For almost 48 hours now we've been experiencing sporadic DNS outages for A and CNAME records. Have mostly been tracking the issue via ping and nslookup on Windows.
Lookups for 'www' (A), 'img1' (CNAME), 'store' (A) have come back as not found (windows ping or nslookup says it just cant find the host) - andon one online DNS tester I even saw an NXDOMAIN response.
I'm pretty sure that somewhere in the DNS 'chain' there is a cached NXDOMAIN response coming back thats still getting cached after 46 hours now.
I've even seen a case where - using nslookup - i've done a lookup on a CNAME record img1.example.com
10 times within 5 seconds and had negative and positive responses from the same verizon DNS server within a second.
Like I said this has happened for 48 hours now. The 'outage' occurs only briefly for a few minutes, but has been seen from at least 4 differnet geographical locations/networks.
I thought the bad record would have cleared itself out by now, but I'm hoping that finding the offending DNS server I can at least try to contact them - or find out whose fault it is.
Answers to obvious questions
- DNS currently godaddy, has not been changed at all
- domain has been active with DNS on godaddys hosted DNS (ns41.domaincontrol.com) for 3 years
- Problem observed on several differnet networks, verizon DSL, comcast cable, verizon EVDO, site24x7 website
- even happening with CNAME records to amazon A3 (i.e. 100% not a webserver problem and 100% DNS problem)
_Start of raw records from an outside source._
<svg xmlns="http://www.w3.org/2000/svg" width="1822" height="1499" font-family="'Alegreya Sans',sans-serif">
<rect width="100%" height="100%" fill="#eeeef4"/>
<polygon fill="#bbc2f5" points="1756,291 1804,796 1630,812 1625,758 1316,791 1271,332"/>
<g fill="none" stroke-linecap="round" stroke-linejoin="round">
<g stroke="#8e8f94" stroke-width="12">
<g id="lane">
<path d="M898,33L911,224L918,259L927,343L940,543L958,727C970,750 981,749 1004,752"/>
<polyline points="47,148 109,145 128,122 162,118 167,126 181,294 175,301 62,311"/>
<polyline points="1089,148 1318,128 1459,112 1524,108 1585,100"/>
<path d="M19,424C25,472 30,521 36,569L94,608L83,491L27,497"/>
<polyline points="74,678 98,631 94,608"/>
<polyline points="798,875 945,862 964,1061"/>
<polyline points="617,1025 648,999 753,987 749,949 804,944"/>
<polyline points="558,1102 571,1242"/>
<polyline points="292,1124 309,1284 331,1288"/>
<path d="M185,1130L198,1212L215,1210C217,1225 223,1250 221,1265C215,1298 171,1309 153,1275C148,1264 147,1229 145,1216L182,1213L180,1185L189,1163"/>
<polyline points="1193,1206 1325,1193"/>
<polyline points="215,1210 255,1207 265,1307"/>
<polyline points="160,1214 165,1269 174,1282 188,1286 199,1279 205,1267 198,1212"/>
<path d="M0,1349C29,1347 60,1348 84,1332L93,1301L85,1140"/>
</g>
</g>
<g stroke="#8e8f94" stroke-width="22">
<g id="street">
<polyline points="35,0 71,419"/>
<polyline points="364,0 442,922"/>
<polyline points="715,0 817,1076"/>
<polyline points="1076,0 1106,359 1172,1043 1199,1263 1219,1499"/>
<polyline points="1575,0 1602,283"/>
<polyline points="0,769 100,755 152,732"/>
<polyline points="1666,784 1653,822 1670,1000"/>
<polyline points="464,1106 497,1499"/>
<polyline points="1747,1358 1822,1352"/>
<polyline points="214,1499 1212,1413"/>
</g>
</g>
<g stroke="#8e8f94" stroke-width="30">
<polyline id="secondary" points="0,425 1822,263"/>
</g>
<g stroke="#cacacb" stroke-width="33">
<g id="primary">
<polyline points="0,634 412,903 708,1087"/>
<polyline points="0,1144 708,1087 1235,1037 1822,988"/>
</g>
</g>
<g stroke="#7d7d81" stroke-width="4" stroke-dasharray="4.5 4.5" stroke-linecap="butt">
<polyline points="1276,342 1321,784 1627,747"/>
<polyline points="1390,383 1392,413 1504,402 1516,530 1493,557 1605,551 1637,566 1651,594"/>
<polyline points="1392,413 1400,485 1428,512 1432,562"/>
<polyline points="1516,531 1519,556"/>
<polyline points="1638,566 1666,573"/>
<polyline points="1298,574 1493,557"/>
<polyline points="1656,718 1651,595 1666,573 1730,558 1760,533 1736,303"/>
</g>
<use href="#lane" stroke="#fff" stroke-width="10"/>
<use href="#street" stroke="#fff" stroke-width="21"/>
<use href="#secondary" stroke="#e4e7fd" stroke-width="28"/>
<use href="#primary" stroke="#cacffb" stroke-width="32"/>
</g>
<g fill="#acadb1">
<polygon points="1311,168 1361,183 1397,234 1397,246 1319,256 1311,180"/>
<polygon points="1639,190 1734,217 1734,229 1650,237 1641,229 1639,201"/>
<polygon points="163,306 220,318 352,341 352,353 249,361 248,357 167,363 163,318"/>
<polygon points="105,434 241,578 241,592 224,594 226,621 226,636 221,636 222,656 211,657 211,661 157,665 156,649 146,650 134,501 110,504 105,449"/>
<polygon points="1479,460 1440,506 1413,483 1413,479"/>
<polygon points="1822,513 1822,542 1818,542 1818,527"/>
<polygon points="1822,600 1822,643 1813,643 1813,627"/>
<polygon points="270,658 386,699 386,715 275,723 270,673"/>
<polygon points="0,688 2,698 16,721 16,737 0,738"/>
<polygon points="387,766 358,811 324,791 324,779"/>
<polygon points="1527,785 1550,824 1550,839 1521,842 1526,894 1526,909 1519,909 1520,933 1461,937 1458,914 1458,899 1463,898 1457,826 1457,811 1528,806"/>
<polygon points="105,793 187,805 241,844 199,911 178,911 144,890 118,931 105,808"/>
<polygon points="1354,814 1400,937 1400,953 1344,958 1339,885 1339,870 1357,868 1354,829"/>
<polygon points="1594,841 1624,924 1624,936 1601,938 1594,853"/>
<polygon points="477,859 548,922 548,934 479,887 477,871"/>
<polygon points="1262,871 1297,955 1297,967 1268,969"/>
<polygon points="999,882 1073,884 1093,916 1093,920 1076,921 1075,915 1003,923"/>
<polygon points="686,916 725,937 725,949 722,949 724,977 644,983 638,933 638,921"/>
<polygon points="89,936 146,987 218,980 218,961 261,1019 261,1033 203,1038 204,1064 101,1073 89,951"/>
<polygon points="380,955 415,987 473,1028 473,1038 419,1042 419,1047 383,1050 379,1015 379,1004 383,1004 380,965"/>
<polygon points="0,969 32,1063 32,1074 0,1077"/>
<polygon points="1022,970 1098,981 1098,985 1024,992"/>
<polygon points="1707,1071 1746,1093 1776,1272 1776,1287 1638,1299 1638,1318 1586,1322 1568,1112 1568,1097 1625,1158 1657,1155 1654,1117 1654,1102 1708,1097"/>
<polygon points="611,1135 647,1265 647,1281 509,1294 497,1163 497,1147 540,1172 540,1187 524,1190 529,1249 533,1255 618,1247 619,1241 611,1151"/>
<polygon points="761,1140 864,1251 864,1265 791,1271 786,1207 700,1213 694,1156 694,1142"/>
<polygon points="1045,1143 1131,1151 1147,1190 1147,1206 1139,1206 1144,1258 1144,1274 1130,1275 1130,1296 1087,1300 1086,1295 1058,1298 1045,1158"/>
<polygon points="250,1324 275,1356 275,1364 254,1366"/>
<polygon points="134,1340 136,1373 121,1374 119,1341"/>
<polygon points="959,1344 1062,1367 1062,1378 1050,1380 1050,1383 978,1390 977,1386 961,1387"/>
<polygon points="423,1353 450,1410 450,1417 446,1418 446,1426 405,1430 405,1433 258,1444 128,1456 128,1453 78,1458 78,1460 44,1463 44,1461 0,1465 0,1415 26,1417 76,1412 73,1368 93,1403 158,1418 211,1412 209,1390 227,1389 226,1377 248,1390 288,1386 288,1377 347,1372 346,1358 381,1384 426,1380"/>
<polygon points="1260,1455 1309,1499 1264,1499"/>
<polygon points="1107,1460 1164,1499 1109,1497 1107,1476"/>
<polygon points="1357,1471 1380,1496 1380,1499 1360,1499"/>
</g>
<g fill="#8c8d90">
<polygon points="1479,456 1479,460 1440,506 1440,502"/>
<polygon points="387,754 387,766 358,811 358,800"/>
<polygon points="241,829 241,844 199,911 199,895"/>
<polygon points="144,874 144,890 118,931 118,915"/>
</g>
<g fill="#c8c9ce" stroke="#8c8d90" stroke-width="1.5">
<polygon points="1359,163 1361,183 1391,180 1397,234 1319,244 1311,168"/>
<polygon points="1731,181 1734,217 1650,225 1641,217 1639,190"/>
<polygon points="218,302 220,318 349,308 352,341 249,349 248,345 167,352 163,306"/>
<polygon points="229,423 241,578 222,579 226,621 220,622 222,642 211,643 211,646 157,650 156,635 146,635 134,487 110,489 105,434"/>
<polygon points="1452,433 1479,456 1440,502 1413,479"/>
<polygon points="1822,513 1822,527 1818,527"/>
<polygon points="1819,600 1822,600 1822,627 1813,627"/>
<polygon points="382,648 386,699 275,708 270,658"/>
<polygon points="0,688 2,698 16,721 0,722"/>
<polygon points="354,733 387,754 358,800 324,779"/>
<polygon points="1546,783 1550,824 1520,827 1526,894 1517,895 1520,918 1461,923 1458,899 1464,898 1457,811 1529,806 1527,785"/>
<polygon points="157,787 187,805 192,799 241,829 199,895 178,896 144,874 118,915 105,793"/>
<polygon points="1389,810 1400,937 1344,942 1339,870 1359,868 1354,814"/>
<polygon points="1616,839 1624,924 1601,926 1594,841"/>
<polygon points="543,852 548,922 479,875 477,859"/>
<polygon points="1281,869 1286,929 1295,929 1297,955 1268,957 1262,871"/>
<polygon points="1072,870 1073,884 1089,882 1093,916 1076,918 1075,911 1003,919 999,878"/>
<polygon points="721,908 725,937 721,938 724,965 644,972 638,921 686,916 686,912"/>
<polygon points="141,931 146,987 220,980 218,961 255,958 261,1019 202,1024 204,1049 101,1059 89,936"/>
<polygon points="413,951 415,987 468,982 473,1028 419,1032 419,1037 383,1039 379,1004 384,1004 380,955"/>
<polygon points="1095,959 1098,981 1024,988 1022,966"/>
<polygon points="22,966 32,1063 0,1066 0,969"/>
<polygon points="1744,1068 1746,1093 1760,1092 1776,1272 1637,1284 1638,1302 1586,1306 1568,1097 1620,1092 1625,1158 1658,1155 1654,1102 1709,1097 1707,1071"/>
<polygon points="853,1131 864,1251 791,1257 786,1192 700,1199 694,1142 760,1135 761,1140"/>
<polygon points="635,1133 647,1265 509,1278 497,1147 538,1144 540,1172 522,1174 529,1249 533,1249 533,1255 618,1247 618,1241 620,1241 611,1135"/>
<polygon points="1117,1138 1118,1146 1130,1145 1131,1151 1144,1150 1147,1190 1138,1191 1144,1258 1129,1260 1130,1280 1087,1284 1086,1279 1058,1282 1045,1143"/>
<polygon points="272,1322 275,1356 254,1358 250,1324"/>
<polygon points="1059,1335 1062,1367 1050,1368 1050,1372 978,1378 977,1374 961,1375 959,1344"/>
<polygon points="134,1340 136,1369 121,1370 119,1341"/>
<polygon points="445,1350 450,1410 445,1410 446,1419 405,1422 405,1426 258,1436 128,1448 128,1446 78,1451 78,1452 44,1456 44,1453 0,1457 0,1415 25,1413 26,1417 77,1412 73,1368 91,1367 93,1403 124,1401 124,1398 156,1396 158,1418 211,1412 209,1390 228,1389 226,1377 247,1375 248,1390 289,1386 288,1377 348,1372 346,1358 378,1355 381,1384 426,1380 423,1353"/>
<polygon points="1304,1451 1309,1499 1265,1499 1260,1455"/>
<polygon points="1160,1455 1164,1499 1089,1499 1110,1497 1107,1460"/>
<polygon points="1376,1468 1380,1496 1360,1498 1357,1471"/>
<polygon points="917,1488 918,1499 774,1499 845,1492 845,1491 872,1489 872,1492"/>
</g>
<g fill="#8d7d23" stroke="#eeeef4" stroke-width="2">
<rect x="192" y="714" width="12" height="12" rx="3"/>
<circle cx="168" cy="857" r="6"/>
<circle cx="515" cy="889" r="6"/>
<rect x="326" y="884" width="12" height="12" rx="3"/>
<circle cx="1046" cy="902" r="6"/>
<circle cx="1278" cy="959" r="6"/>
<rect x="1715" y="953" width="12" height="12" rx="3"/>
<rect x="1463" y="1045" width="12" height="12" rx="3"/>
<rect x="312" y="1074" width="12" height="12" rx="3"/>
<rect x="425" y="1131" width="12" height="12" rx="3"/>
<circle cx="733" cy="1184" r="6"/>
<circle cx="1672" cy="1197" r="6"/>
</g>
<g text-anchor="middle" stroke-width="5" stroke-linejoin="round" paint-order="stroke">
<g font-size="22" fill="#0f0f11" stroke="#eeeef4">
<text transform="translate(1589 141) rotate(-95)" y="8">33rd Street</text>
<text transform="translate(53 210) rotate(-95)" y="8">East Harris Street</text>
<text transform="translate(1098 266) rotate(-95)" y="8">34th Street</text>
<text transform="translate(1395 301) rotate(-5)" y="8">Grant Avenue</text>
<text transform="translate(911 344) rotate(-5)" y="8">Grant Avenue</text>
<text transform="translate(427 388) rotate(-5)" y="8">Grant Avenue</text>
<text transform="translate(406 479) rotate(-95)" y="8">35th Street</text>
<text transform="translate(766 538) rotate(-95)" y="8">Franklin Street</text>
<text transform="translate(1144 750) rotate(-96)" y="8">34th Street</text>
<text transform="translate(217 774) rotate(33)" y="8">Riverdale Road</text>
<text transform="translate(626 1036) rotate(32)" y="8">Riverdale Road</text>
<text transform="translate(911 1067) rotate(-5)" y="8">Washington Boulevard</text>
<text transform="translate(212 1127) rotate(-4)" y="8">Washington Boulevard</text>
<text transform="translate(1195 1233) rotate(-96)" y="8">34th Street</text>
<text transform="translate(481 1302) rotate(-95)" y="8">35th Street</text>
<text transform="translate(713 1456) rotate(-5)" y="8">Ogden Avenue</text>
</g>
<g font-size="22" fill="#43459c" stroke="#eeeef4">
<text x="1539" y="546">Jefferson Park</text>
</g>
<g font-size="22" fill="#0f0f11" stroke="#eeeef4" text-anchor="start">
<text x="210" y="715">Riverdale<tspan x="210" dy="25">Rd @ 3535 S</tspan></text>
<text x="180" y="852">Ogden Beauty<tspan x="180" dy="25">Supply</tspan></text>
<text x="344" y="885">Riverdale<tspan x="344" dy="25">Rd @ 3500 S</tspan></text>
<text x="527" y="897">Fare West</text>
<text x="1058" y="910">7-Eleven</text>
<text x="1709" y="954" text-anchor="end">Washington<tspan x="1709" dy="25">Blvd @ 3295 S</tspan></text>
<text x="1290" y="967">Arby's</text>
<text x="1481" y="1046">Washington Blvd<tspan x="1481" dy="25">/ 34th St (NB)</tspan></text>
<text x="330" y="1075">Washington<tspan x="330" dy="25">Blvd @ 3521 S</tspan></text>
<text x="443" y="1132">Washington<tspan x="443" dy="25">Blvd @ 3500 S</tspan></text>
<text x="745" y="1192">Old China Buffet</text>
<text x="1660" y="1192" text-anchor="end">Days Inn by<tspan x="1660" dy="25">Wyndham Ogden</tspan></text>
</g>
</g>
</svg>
- I'm not an expert, but the problem confirmed by two people that know more than i do. one thinks the most likely issue is a cached NXDOMAIN response somewhere.
Should we just wait up to 4 days before changing DNS providers? Is there a tool of some sort to trace where the DNS is coming from and find the actual server which is caching the NXDOMAIN response - or perhaps a service to just test hundreds/thousands of DNS servers for their responses?